- EXERCISE OBJECTIVE -
Can you carry the news article on the Local Government Equalisation Fund further from its last sentence?

- EXCERPTED PASSAGE -
################
HENRY SINYANGWE, Kasama
THE introduction of the Local Government Equalisation Fund has brought a glimmer of hope to poor communities that feel socially excluded in terms of access to the national cake.
The story of many councils is associated with gloom and doom because many have no fiscal power to provide services to respective communities.
Expecting councils to repair roads or build markets is expecting too much from local authorities, which have been struggling to pay salaries.
This is what prompted the Patriotic Front government to introduce the equalisation fund through an amendment of the Local Government Act.
To actualise its devolution of powers to the local authorities, Government also saw it fit to give the councils some financial clout.
The equalisation fund allows for monthly allocation of funds to the councils to improve the provision of services and quality of public goods in poor communities.
Northern Province Minister Brian Mundubile visited some councils in his region to check how they are utilising the equalisation fund.
Ministry of Local Government Permanent Secretary Amos Malupenga has given an assurance that Government will consistently fund local authorities.
“We are disbursing these funds in each district. We are committed to providing these funds to improve service delivery,” Mr Malupenga said.
During his tour of districts, Mr Mundubile appealed to councillors, town clerks and district administrators to work together to ensure that the fund reaches the intended communities.
In the meetings he held with the relevant officers in Kaputa, Nsama, Lunte, Mporokoso, Luwingu and Chilubi, Mr Mundubile said local authorities should take advantage of the equalisation fund to undertake capital projects in the outskirts of their districts where the most underprivileged people live.
The minister said Government has a deliberate plan of distributing economic benefits fairly to the people to reduce inequalities across different social strata.
“People in the rural parts are as good as those living in urban areas and they should also see infrastructure that will benefit their livelihoods. It does not make sense for the local authorities to only concentrate on urban areas. You should take development to all parts of the country,” he said.
################
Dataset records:
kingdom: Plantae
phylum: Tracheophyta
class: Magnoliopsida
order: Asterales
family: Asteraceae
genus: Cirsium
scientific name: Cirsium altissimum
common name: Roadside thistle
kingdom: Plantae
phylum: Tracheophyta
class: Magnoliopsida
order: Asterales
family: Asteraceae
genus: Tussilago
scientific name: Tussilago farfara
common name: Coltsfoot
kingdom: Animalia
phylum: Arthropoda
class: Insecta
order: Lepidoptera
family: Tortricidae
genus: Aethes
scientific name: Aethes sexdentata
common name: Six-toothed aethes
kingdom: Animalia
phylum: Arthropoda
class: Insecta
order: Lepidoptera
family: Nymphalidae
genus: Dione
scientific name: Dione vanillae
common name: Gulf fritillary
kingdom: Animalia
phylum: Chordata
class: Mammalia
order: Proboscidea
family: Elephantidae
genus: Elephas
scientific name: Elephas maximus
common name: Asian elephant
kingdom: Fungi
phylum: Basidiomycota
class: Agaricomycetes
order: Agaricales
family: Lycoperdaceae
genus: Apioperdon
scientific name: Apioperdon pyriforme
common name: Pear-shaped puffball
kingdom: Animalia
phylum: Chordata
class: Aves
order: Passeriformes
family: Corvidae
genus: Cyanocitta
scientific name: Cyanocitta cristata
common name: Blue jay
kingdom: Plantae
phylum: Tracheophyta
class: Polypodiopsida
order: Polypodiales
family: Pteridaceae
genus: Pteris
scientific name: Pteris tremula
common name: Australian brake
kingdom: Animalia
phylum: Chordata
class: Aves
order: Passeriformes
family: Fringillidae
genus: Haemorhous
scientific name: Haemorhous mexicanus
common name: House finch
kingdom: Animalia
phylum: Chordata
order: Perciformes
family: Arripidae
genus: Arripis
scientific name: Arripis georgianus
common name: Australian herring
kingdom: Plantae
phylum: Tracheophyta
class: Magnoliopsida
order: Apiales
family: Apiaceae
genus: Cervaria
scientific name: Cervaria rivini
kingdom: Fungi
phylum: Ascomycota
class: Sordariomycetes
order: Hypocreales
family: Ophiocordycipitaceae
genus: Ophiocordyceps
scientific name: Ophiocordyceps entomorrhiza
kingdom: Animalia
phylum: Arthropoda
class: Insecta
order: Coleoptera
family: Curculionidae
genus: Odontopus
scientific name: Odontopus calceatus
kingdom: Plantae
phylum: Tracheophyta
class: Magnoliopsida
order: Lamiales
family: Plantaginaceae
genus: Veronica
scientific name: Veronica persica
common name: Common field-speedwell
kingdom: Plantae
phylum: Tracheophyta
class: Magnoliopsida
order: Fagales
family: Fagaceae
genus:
################
- THE REPLY -
Mr Mundubile warned councils against abuse of the equalisation fund, 20 percent of which is expected to go towards capital projects per annum.
The Local Government Equalisation Fund was introduced to help councils meet financial obligations and therefore perform their functions efficiently.
The minister of Local Government is charged with the responsibility of distributing these funds to the councils based on the population of people within their jurisdiction and also taking into consideration the poverty levels within that area.
The Local Government Act states that: “A council shall use at least 20 percent of the funds received by the council from the fund, in any financial year, to finance capital expenditure.”
The introduction of the fund was received warmly by councils, which have been struggling to meet their obligations and pay salaries following the sale of council houses by the Frederick Chiluba-led government.
“It will not make sense for councils to abuse the resources because Government introduced this fund so that it could benefit the people. If we see that this fund is not being utilised for the intended purpose, then we will scrap it off,” Mr Mundubile warned.
He said his Government was voted for by Zambians across the country, therefore everyone should have a fair share of the national cake.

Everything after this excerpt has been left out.